Hey there, time traveller!
This article was published 14/1/2011 (2382 days ago), so information in it may no longer be current.
The world seems as if it's on a path of accelerated technological change, where new developments are limited only by the ability to imagine them. If that's true, however, why do we seem less imaginative and hopeful about the future than we were in the past?
The University of British Columbia has been asking its experts for the last five years to identify the advances that might transform the world in the future. They came up with nine ideas this year, including so-called "intelligent architecture" -- buildings that would anticipate the needs of their users and shift their shapes and functions accordingly.
In the world of journalism, new technology will decipher, analyze and put into context the zillions of messages that make up social media. It will tell us more about ourselves than we dreamed possible.
Robots will clean sewers and water mains, while medical tricorders -- the kind first seen on Star Trek in the 1960s -- will diagnose our health. Three of the nine new ideas involved technology that would allow doctors to predict a person's vulnerability to disease and organ failure.
It's all great stuff, but most of it was pretty predictable. Interesting, but ho-hum, as far as predictions go. Better buildings, better medicine, better journalism.
The World Future Society wasn't much more inspiring; its No. 1 prediction last year was that by 2030, everything you say and do might be recorded. It also forecast that the world's legal systems will be networked and that the day of the car as king of the road was coming to an end.
Compare today's indifferent prognostications with the idealism of Star Trek, which envisioned the day when crime and greed would no longer exist, and people would use their time to improve humanity. Much of the advanced technology featured on Star Trek actually came to pass in the form of cellphones, Bluetooth, automatic doors, laser surgery and more.
The Star Trek of the 1960s presented a fictionalized version of the future, but a Canadian TV series called Here Come the Seventies, a half-hour documentary program, looked at anticipated technological marvels and social innovations that could be expected in the 1970s. It was broadcast weekly for more than two years between 1970 and 1973. A list of the episodes (available at TVarchives.ca) is itself a fascinating glimpse into the era.

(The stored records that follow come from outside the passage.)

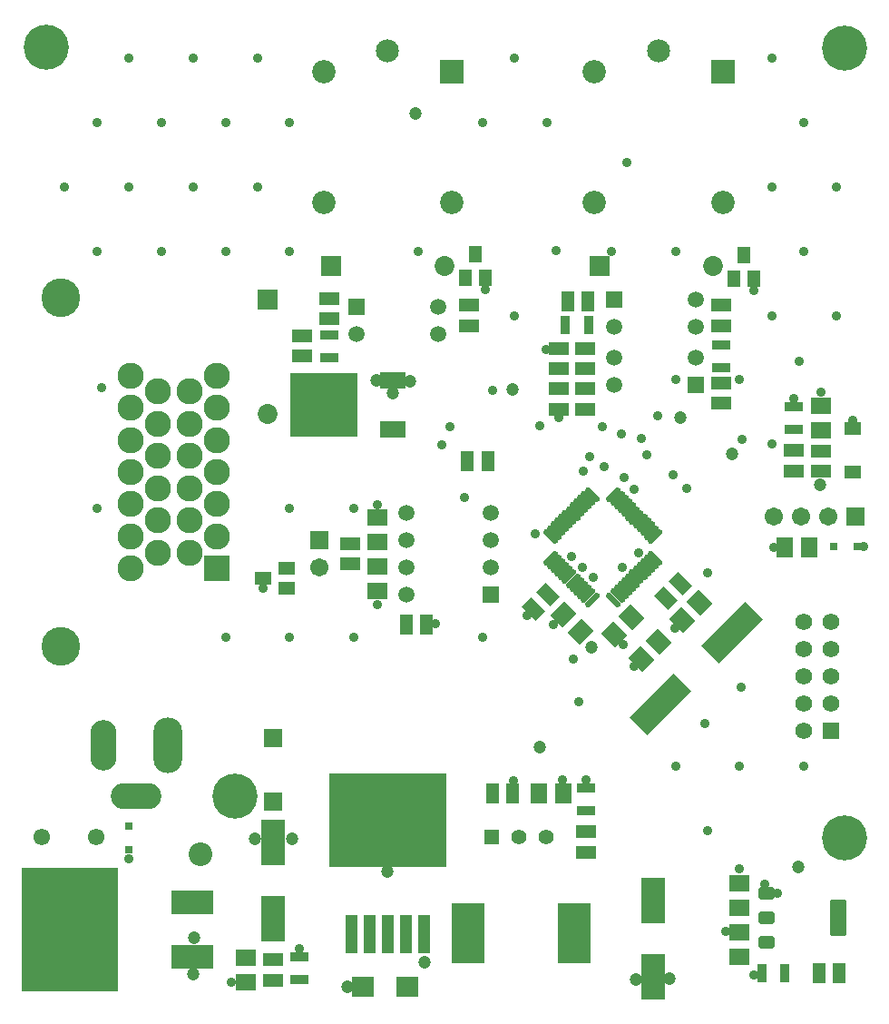
<source format=gbr>
%TF.GenerationSoftware,Altium Limited,Altium Designer,21.8.1 (53)*%
G04 Layer_Color=8388736*
%FSLAX45Y45*%
%MOMM*%
%TF.SameCoordinates,385564F4-8892-4696-B1AD-25C4AC7C7797*%
%TF.FilePolarity,Negative*%
%TF.FileFunction,Soldermask,Top*%
%TF.Part,Single*%
G01*
G75*
%TA.AperFunction,SMDPad,CuDef*%
G04:AMPARAMS|DCode=106|XSize=1.6032mm|YSize=1.9032mm|CornerRadius=0mm|HoleSize=0mm|Usage=FLASHONLY|Rotation=225.000|XOffset=0mm|YOffset=0mm|HoleType=Round|Shape=Rectangle|*
%AMROTATEDRECTD106*
4,1,4,-0.10607,1.23970,1.23970,-0.10607,0.10607,-1.23970,-1.23970,0.10607,-0.10607,1.23970,0.0*
%
%ADD106ROTATEDRECTD106*%

G04:AMPARAMS|DCode=107|XSize=1.6032mm|YSize=1.9032mm|CornerRadius=0mm|HoleSize=0mm|Usage=FLASHONLY|Rotation=315.000|XOffset=0mm|YOffset=0mm|HoleType=Round|Shape=Rectangle|*
%AMROTATEDRECTD107*
4,1,4,-1.23970,-0.10607,0.10607,1.23970,1.23970,0.10607,-0.10607,-1.23970,-1.23970,-0.10607,0.0*
%
%ADD107ROTATEDRECTD107*%

%ADD108R,1.90320X1.60320*%
%TA.AperFunction,ComponentPad*%
%ADD109C,1.51120*%
%ADD110R,1.51120X1.51120*%
%ADD111C,1.70320*%
%ADD112R,1.70320X1.70320*%
%ADD113C,1.57320*%
%ADD114R,1.57320X1.57320*%
%ADD115C,1.85320*%
%ADD116R,1.85320X1.85320*%
%ADD117R,2.18320X2.18320*%
%ADD118C,2.13820*%
%ADD119C,2.18320*%
%ADD120R,2.45320X2.45320*%
%ADD121C,2.45320*%
%ADD122C,3.60320*%
%ADD123R,1.70320X1.70320*%
%ADD124C,1.55320*%
%ADD125R,1.85320X1.85320*%
%ADD126R,1.42120X1.42120*%
%ADD127C,1.42120*%
%ADD128O,2.70320X5.20320*%
%ADD129O,4.70320X2.45320*%
%ADD130O,2.45320X4.70320*%
%TA.AperFunction,WasherPad*%
%ADD131C,4.20320*%
%TA.AperFunction,ViaPad*%
%ADD132C,0.90320*%
%ADD133C,1.20320*%
%ADD134C,2.20320*%
%TA.AperFunction,ConnectorPad*%
%ADD144R,1.20320X1.90320*%
%TA.AperFunction,SMDPad,CuDef*%
%ADD145R,1.72720X1.72720*%
G04:AMPARAMS|DCode=146|XSize=0.4832mm|YSize=1.7632mm|CornerRadius=0.1716mm|HoleSize=0mm|Usage=FLASHONLY|Rotation=225.000|XOffset=0mm|YOffset=0mm|HoleType=Round|Shape=RoundedRectangle|*
%AMROUNDEDRECTD146*
21,1,0.48320,1.42000,0,0,225.0*
21,1,0.14000,1.76320,0,0,225.0*
1,1,0.34320,-0.55154,0.45255*
1,1,0.34320,-0.45255,0.55154*
1,1,0.34320,0.55154,-0.45255*
1,1,0.34320,0.45255,-0.55154*
%
%ADD146ROUNDEDRECTD146*%
G04:AMPARAMS|DCode=147|XSize=0.4832mm|YSize=1.7632mm|CornerRadius=0.1716mm|HoleSize=0mm|Usage=FLASHONLY|Rotation=135.000|XOffset=0mm|YOffset=0mm|HoleType=Round|Shape=RoundedRectangle|*
%AMROUNDEDRECTD147*
21,1,0.48320,1.42000,0,0,135.0*
21,1,0.14000,1.76320,0,0,135.0*
1,1,0.34320,0.45255,0.55154*
1,1,0.34320,0.55154,0.45255*
1,1,0.34320,-0.45255,-0.55154*
1,1,0.34320,-0.55154,-0.45255*
%
%ADD147ROUNDEDRECTD147*%
G04:AMPARAMS|DCode=148|XSize=5.8032mm|YSize=2.3032mm|CornerRadius=0mm|HoleSize=0mm|Usage=FLASHONLY|Rotation=225.000|XOffset=0mm|YOffset=0mm|HoleType=Round|Shape=Rectangle|*
%AMROTATEDRECTD148*
4,1,4,1.23744,2.86604,2.86604,1.23744,-1.23744,-2.86604,-2.86604,-1.23744,1.23744,2.86604,0.0*
%
%ADD148ROTATEDRECTD148*%

%ADD149R,3.09880X5.61340*%
%ADD150R,0.80320X0.80320*%
%ADD151R,1.60320X1.15320*%
%ADD152R,0.80320X0.80320*%
%ADD153R,1.60320X1.20320*%
%ADD154R,1.20320X1.60320*%
%ADD155R,1.90320X1.20320*%
%ADD156R,1.65100X0.96520*%
%ADD157R,0.96520X1.65100*%
%ADD158R,1.20320X1.90320*%
G04:AMPARAMS|DCode=159|XSize=1.2032mm|YSize=1.9032mm|CornerRadius=0mm|HoleSize=0mm|Usage=FLASHONLY|Rotation=45.000|XOffset=0mm|YOffset=0mm|HoleType=Round|Shape=Rectangle|*
%AMROTATEDRECTD159*
4,1,4,0.24749,-1.09828,-1.09828,0.24749,-0.24749,1.09828,1.09828,-0.24749,0.24749,-1.09828,0.0*
%
%ADD159ROTATEDRECTD159*%

G04:AMPARAMS|DCode=160|XSize=1.1332mm|YSize=1.5132mm|CornerRadius=0.17135mm|HoleSize=0mm|Usage=FLASHONLY|Rotation=270.000|XOffset=0mm|YOffset=0mm|HoleType=Round|Shape=RoundedRectangle|*
%AMROUNDEDRECTD160*
21,1,1.13320,1.17050,0,0,270.0*
21,1,0.79050,1.51320,0,0,270.0*
1,1,0.34270,-0.58525,-0.39525*
1,1,0.34270,-0.58525,0.39525*
1,1,0.34270,0.58525,0.39525*
1,1,0.34270,0.58525,-0.39525*
%
%ADD160ROUNDEDRECTD160*%
G04:AMPARAMS|DCode=161|XSize=3.4432mm|YSize=1.5132mm|CornerRadius=0.19985mm|HoleSize=0mm|Usage=FLASHONLY|Rotation=270.000|XOffset=0mm|YOffset=0mm|HoleType=Round|Shape=RoundedRectangle|*
%AMROUNDEDRECTD161*
21,1,3.44320,1.11350,0,0,270.0*
21,1,3.04350,1.51320,0,0,270.0*
1,1,0.39970,-0.55675,-1.52175*
1,1,0.39970,-0.55675,1.52175*
1,1,0.39970,0.55675,1.52175*
1,1,0.39970,0.55675,-1.52175*
%
%ADD161ROUNDEDRECTD161*%
%ADD162R,1.60320X1.90320*%
%ADD163R,2.49320X1.60320*%
%ADD164R,6.38320X5.89320*%
%TA.AperFunction,ConnectorPad*%
%ADD165R,1.90320X1.20320*%
%TA.AperFunction,SMDPad,CuDef*%
%ADD166R,4.01320X2.28320*%
%ADD167R,9.09320X11.63320*%
%ADD168R,2.00320X1.90320*%
%ADD169R,2.20320X4.20320*%
G36*
X4017000Y1313000D02*
X2933000D01*
Y2187000D01*
X4017000D01*
Y1313000D01*
D02*
G37*
G36*
X3872000Y513000D02*
X3758000D01*
Y867000D01*
X3872000D01*
Y513000D01*
D02*
G37*
G36*
X3702000D02*
X3588000D01*
Y867000D01*
X3702000D01*
Y513000D01*
D02*
G37*
G36*
X3532000D02*
X3418000D01*
Y867000D01*
X3532000D01*
Y513000D01*
D02*
G37*
G36*
X3362000D02*
X3248000D01*
Y867000D01*
X3362000D01*
Y513000D01*
D02*
G37*
G36*
X3192000D02*
X3078000D01*
Y867000D01*
X3192000D01*
Y513000D01*
D02*
G37*
D106*
X5588000Y3487420D02*
D03*
X5749645Y3649065D02*
D03*
X6225998Y3619958D02*
D03*
X6387642Y3781602D02*
D03*
X5844998Y3254198D02*
D03*
X6006642Y3415842D02*
D03*
D107*
X5110938Y3669842D02*
D03*
X5272582Y3508198D02*
D03*
D108*
X6753860Y1168400D02*
D03*
Y939800D02*
D03*
X6756400Y480060D02*
D03*
Y708660D02*
D03*
X3378200Y3891280D02*
D03*
Y4119880D02*
D03*
X3377920Y4345860D02*
D03*
Y4574460D02*
D03*
X7515860Y5392420D02*
D03*
Y5621020D02*
D03*
X2149828Y470049D02*
D03*
Y241449D02*
D03*
D109*
X3651479Y4112520D02*
D03*
Y4366520D02*
D03*
Y3858520D02*
D03*
Y4620520D02*
D03*
X4438480D02*
D03*
Y4112520D02*
D03*
Y4366520D02*
D03*
X3947600Y6289300D02*
D03*
X3185600D02*
D03*
X3947600Y6543300D02*
D03*
X5588000Y6065520D02*
D03*
X6350000D02*
D03*
X5588000Y5811520D02*
D03*
X6348972Y6352000D02*
D03*
X5586972D02*
D03*
X6348972Y6606000D02*
D03*
D110*
X4438480Y3858520D02*
D03*
X3185600Y6543300D02*
D03*
X6350000Y5811520D02*
D03*
X5586972Y6606000D02*
D03*
D111*
X7073900Y4584700D02*
D03*
X7327900D02*
D03*
X7581900D02*
D03*
X2834640Y4107180D02*
D03*
D112*
X7835900Y4584700D02*
D03*
D113*
X7353300Y3601720D02*
D03*
X7607300D02*
D03*
X7353300Y3347720D02*
D03*
X7607300D02*
D03*
X7353300Y3093720D02*
D03*
X7607300D02*
D03*
X7353300Y2839720D02*
D03*
X7607300D02*
D03*
X7353300Y2585720D02*
D03*
D114*
X7607300D02*
D03*
D115*
X6511576Y6925000D02*
D03*
X2350000Y5545000D02*
D03*
X4005000Y6925000D02*
D03*
D116*
X5451576Y6925000D02*
D03*
X2945000Y6925000D02*
D03*
D117*
X6600040Y8730780D02*
D03*
X4075000D02*
D03*
D118*
X6000040Y8930780D02*
D03*
X3475000D02*
D03*
D119*
X5400040Y8730780D02*
D03*
Y7510780D02*
D03*
X6600040D02*
D03*
X4075000D02*
D03*
X2875000D02*
D03*
Y8730780D02*
D03*
D120*
X1875000Y4100000D02*
D03*
D121*
Y4400000D02*
D03*
Y4700000D02*
D03*
Y5000000D02*
D03*
Y5300000D02*
D03*
Y5600000D02*
D03*
Y5900000D02*
D03*
X1625000Y4250000D02*
D03*
Y4550000D02*
D03*
Y4850000D02*
D03*
Y5150000D02*
D03*
Y5450000D02*
D03*
Y5750000D02*
D03*
X1325000Y4250000D02*
D03*
Y4550000D02*
D03*
Y4850000D02*
D03*
Y5150000D02*
D03*
Y5450000D02*
D03*
Y5750000D02*
D03*
X1075000Y4100000D02*
D03*
Y4400000D02*
D03*
Y4700000D02*
D03*
Y5000000D02*
D03*
Y5300000D02*
D03*
Y5600000D02*
D03*
Y5900000D02*
D03*
D122*
X425000Y3375000D02*
D03*
Y6625000D02*
D03*
D123*
X2834640Y4361180D02*
D03*
D124*
X246000Y1600000D02*
D03*
X754000D02*
D03*
D125*
X2350000Y6605000D02*
D03*
D126*
X4443800Y1600200D02*
D03*
D127*
X4697800D02*
D03*
X4951800D02*
D03*
D128*
X1425000Y2450000D02*
D03*
D129*
X1125000Y1980000D02*
D03*
D130*
X825000Y2450000D02*
D03*
D131*
X2052320Y1978660D02*
D03*
X7734296Y1587500D02*
D03*
X287434Y8962857D02*
D03*
X7734296Y8956307D02*
D03*
D132*
X7109460Y1071880D02*
D03*
X805357Y5785468D02*
D03*
X6774357Y2994008D02*
D03*
X6433997Y2658728D02*
D03*
X7312837Y6031848D02*
D03*
X4054017Y5419708D02*
D03*
X4452797Y5765148D02*
D03*
X4894757Y5434948D02*
D03*
X5476417Y5424788D02*
D03*
X5844717Y5310488D02*
D03*
X5997117Y5526388D02*
D03*
X6784517Y5307948D02*
D03*
X6136817Y4975208D02*
D03*
X5359577Y5145388D02*
D03*
X5290997Y4114148D02*
D03*
X5209717Y3253088D02*
D03*
X3378200Y4699000D02*
D03*
X5046361Y7067621D02*
D03*
X5560001Y7060001D02*
D03*
X7060001Y6460001D02*
D03*
X1960000Y7060001D02*
D03*
X4360001Y3460001D02*
D03*
X2560000Y7060001D02*
D03*
X7360001D02*
D03*
X3160001Y3460001D02*
D03*
X2560000Y4660001D02*
D03*
X6760001Y5860001D02*
D03*
X1960000Y8260001D02*
D03*
X760000Y7060001D02*
D03*
X3160001Y4660001D02*
D03*
X6460001Y4060001D02*
D03*
X460000Y7660001D02*
D03*
X6160001Y5860001D02*
D03*
X6460001Y1660000D02*
D03*
X1360000Y7060001D02*
D03*
X1060000Y8860001D02*
D03*
X7660001Y6460001D02*
D03*
X7360001Y8260001D02*
D03*
X4660001Y8860001D02*
D03*
X1060000Y7660001D02*
D03*
X7060001D02*
D03*
X1960000Y3460001D02*
D03*
X5260001Y2860001D02*
D03*
X7360001Y2260001D02*
D03*
X4660001Y6460001D02*
D03*
X1660000Y7660001D02*
D03*
Y8860001D02*
D03*
X2260001D02*
D03*
X6160001Y7060001D02*
D03*
X760000Y8260001D02*
D03*
X2560000D02*
D03*
X7060001Y8860001D02*
D03*
X1360000Y8260001D02*
D03*
X2260001Y7660001D02*
D03*
X7060001Y5260001D02*
D03*
X4960001Y8260001D02*
D03*
X6160001Y2260001D02*
D03*
X4360001Y8260001D02*
D03*
X3760001Y7060001D02*
D03*
X760000Y4660001D02*
D03*
X7660001Y7660001D02*
D03*
X6760001Y2260001D02*
D03*
X2560000Y3460001D02*
D03*
X5707380Y7889240D02*
D03*
X2016760Y241300D02*
D03*
X6893560Y309880D02*
D03*
X5328920Y2131060D02*
D03*
X7813421Y5482992D02*
D03*
X6268720Y4846320D02*
D03*
X6891020Y6695440D02*
D03*
X5189220Y4211320D02*
D03*
X4853940Y4422140D02*
D03*
X5664200Y4114800D02*
D03*
X5816600Y4246880D02*
D03*
X5656580Y5356860D02*
D03*
X4386580Y6705600D02*
D03*
X5067300Y5504180D02*
D03*
X2651760Y551180D02*
D03*
X5671820Y3393440D02*
D03*
X5776483Y4836160D02*
D03*
X4188460Y4765040D02*
D03*
X2310620Y3915900D02*
D03*
X1056640Y1390040D02*
D03*
X7914540Y4305300D02*
D03*
X5295900Y5008880D02*
D03*
X5024120Y3581400D02*
D03*
X6753860Y1304100D02*
D03*
X6154155Y3548116D02*
D03*
X3380740Y3766820D02*
D03*
X3916680Y3583940D02*
D03*
X4775071Y3665091D02*
D03*
X5770616Y3184896D02*
D03*
X5895340Y5161280D02*
D03*
X7081520Y4300220D02*
D03*
X6626860Y713740D02*
D03*
X6990080Y1158240D02*
D03*
X4950460Y6141720D02*
D03*
X5102860Y2125980D02*
D03*
X4645660Y2120900D02*
D03*
X7515860Y5748020D02*
D03*
X7266940Y5689600D02*
D03*
X5491480Y5054600D02*
D03*
X5679440Y4953000D02*
D03*
X5394960Y4020820D02*
D03*
X3980180Y5257800D02*
D03*
X3462500Y1575000D02*
D03*
Y2000000D02*
D03*
X3681250D02*
D03*
Y1575000D02*
D03*
X3900000D02*
D03*
Y2000000D02*
D03*
X3243750Y1575000D02*
D03*
X3025000D02*
D03*
Y2000000D02*
D03*
X3243750D02*
D03*
D133*
X2235200Y1582420D02*
D03*
X2578100D02*
D03*
X3469640Y1272540D02*
D03*
X3365500Y5852160D02*
D03*
X3680460Y5849620D02*
D03*
X3520440Y5735320D02*
D03*
X2400300Y2524700D02*
D03*
X3736340Y8341107D02*
D03*
X7305040Y1313180D02*
D03*
X4643120Y5773420D02*
D03*
X5788660Y269240D02*
D03*
X6101080Y271780D02*
D03*
X3817620Y431800D02*
D03*
X3096260Y198120D02*
D03*
X6685280Y5171440D02*
D03*
X1661000Y316600D02*
D03*
X1663700Y660400D02*
D03*
X4889500Y2433320D02*
D03*
X5374640Y3368040D02*
D03*
X7513320Y4881880D02*
D03*
X6207760Y5506720D02*
D03*
X2400300Y1924700D02*
D03*
D134*
X1725000Y1434130D02*
D03*
D144*
X4407920Y5102860D02*
D03*
X4217920D02*
D03*
X4452755Y2000530D02*
D03*
X4642755D02*
D03*
D145*
X2400300Y2521600D02*
D03*
Y1924700D02*
D03*
D146*
X5582436Y3810195D02*
D03*
X5617791Y3845550D02*
D03*
X5653147Y3880906D02*
D03*
X5688502Y3916261D02*
D03*
X5723857Y3951616D02*
D03*
X5759213Y3986972D02*
D03*
X5794568Y4022327D02*
D03*
X5829924Y4057682D02*
D03*
X5865279Y4093038D02*
D03*
X5900633Y4128392D02*
D03*
X5935990Y4163749D02*
D03*
X5971345Y4199104D02*
D03*
X5380204Y4790245D02*
D03*
X5344849Y4754890D02*
D03*
X5309493Y4719534D02*
D03*
X5274138Y4684179D02*
D03*
X5238783Y4648824D02*
D03*
X5203427Y4613468D02*
D03*
X5168072Y4578113D02*
D03*
X5132716Y4542758D02*
D03*
X5097361Y4507402D02*
D03*
X5062007Y4472048D02*
D03*
X5026650Y4436691D02*
D03*
X4991295Y4401336D02*
D03*
D147*
X5971345D02*
D03*
X5935990Y4436691D02*
D03*
X5900634Y4472047D02*
D03*
X5865279Y4507402D02*
D03*
X5829924Y4542757D02*
D03*
X5794568Y4578113D02*
D03*
X5759213Y4613468D02*
D03*
X5723858Y4648824D02*
D03*
X5688502Y4684179D02*
D03*
X5653148Y4719533D02*
D03*
X5617791Y4754890D02*
D03*
X5582436Y4790245D02*
D03*
X4991295Y4199104D02*
D03*
X5026650Y4163749D02*
D03*
X5062006Y4128393D02*
D03*
X5097361Y4093038D02*
D03*
X5132716Y4057683D02*
D03*
X5168072Y4022327D02*
D03*
X5203427Y3986972D02*
D03*
X5238782Y3951616D02*
D03*
X5274138Y3916261D02*
D03*
X5309492Y3880907D02*
D03*
X5344849Y3845550D02*
D03*
X5380204Y3810195D02*
D03*
D148*
X6019204Y2834044D02*
D03*
X6690956Y3505796D02*
D03*
D149*
X4227900Y698500D02*
D03*
X5218500D02*
D03*
D150*
X1056640Y1480040D02*
D03*
Y1700040D02*
D03*
D151*
X7813421Y5406192D02*
D03*
Y4999792D02*
D03*
D152*
X7639540Y4305300D02*
D03*
X7859540D02*
D03*
D153*
X2310620Y4008120D02*
D03*
X2530620Y4103120D02*
D03*
Y3913120D02*
D03*
D154*
X6799580Y7026420D02*
D03*
X6894580Y6806420D02*
D03*
X6704580D02*
D03*
X4197600Y6814040D02*
D03*
X4387600D02*
D03*
X4292600Y7034040D02*
D03*
D155*
X6586440Y6366760D02*
D03*
Y6556760D02*
D03*
Y5640760D02*
D03*
Y5830760D02*
D03*
X5320000Y6152340D02*
D03*
Y5962340D02*
D03*
X5070000Y6152340D02*
D03*
Y5962340D02*
D03*
X5067300Y5586980D02*
D03*
Y5776980D02*
D03*
X5320000Y5587340D02*
D03*
Y5777340D02*
D03*
X5325000Y1645000D02*
D03*
Y1455000D02*
D03*
X4236720Y6556760D02*
D03*
Y6366760D02*
D03*
X3125380Y4334840D02*
D03*
Y4144840D02*
D03*
X7515860Y5005320D02*
D03*
Y5195320D02*
D03*
X2675000Y6080000D02*
D03*
Y6270000D02*
D03*
X7266940Y5200400D02*
D03*
Y5010400D02*
D03*
D156*
X6586440Y5972460D02*
D03*
Y6185820D02*
D03*
X7266940Y5400040D02*
D03*
Y5613400D02*
D03*
X2925000Y6281680D02*
D03*
Y6068320D02*
D03*
X5325000Y2056680D02*
D03*
Y1843320D02*
D03*
X2650000Y268320D02*
D03*
Y481680D02*
D03*
D157*
X5133340Y6370320D02*
D03*
X5346700D02*
D03*
X6964020Y322780D02*
D03*
X7177380D02*
D03*
D158*
X5344140Y6590240D02*
D03*
X5154140D02*
D03*
X3646420Y3581400D02*
D03*
X3836420D02*
D03*
X7690700Y322780D02*
D03*
X7500700D02*
D03*
D159*
X4967970Y3857990D02*
D03*
X4833620Y3723640D02*
D03*
X6206355Y3955915D02*
D03*
X6072005Y3821565D02*
D03*
D160*
X7007200Y614380D02*
D03*
Y843380D02*
D03*
Y1072380D02*
D03*
D161*
X7676200Y843380D02*
D03*
D162*
X7411720Y4300220D02*
D03*
X7183120D02*
D03*
X4885700Y2000000D02*
D03*
X5114300D02*
D03*
D163*
X3519000Y5853500D02*
D03*
Y5396500D02*
D03*
D164*
X2875500Y5625000D02*
D03*
D165*
X2925000Y6620000D02*
D03*
Y6430000D02*
D03*
X2400000Y261500D02*
D03*
Y451500D02*
D03*
D166*
X1651000Y482600D02*
D03*
Y990600D02*
D03*
D167*
X508000Y736600D02*
D03*
D168*
X3655000Y200000D02*
D03*
X3245000D02*
D03*
D169*
X5950000Y1000000D02*
D03*
Y290000D02*
D03*
X2400300Y838800D02*
D03*
Y1548800D02*
D03*
%TF.MD5,47c317f0c824e54d28399247e8037197*%
M02*

</source>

People, the series wrongly predicted, would only work 20 hours a week in the future and boredom would be a real problem because everyone would have too much leisure time. Jet packs worn on the back would be viable means of personal transportation in cities; prisons would succeed as reformatories, but police would be armed with lasers and dye guns to fight crime.

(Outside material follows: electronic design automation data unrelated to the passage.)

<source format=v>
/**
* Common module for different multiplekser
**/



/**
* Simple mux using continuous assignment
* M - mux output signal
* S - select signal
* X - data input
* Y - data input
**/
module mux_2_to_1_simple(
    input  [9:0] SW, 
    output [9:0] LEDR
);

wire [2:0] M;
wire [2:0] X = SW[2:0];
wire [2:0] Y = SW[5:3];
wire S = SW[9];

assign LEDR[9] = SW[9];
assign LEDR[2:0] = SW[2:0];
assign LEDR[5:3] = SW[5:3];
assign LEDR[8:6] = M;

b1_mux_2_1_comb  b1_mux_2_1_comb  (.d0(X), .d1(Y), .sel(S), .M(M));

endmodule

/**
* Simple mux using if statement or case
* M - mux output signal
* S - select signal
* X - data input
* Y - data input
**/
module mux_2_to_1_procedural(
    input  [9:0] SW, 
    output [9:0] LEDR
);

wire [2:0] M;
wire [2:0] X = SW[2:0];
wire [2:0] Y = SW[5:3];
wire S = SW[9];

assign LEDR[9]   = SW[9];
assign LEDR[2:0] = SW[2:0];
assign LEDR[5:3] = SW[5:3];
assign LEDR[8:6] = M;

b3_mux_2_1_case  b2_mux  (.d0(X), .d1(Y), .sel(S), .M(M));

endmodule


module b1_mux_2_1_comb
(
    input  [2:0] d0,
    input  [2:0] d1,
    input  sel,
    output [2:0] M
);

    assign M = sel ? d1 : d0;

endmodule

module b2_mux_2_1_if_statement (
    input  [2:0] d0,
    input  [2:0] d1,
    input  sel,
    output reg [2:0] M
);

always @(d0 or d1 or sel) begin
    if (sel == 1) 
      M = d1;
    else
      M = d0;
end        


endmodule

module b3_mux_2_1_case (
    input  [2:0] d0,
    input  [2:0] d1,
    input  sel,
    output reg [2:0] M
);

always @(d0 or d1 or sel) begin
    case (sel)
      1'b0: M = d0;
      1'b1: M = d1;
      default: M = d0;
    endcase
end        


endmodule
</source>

Various episodes in the series correctly predicted the oil crisis and the need for new forms of clean energy. The end of privacy and the rise "super-snoopers" was also envisioned. Organic farming was promoted, but "could it feed the masses?" one episode asked.
Overall, the series presented an assessment of the future that was optimistic and imaginative, if naive and frequently incorrect.
The problem with the future is it has never lived up to its promise. Instead of rewarding us with lots of free time to improve ourselves, the future has left us busier than ever, and more stressed. Extremes (of wealth, poverty, crime, weather, etc.) are rising, not falling. Everything operates at high speed. We're wired for instant gratification. Relaxation is available by plugging into another world online.
Rather than elevate humanity, the future has exposed our natural instincts for bullying, eavesdropping and snooping on the private affairs of others. The future has not made us better parents, much less better people.
The problem with the future, then, is that it's not Star Trek, it's not even Here Come the Seventies, but hopefully it's not 1984 or Brave New World, or any of the visions of the past that predicted gloom and doom for a society that was advancing too quickly.
On the other hand, new homes that anticipate our needs sound pretty good. I also look forward to getting my own medical tricorder so I can self-diagnose with greater accuracy than I get from the Internet now. I can't wait for the new journalism of the future.
The future may not have lived up to the hype, but can anyone imagine going back to the typewriter and rabbit ears for the TV?
Now, if I could just figure out how to use all these new gadgets. I've been resisting the future, even though I know it's inevitable. Just accept it, everyone says, and you'll feel better and have less stress.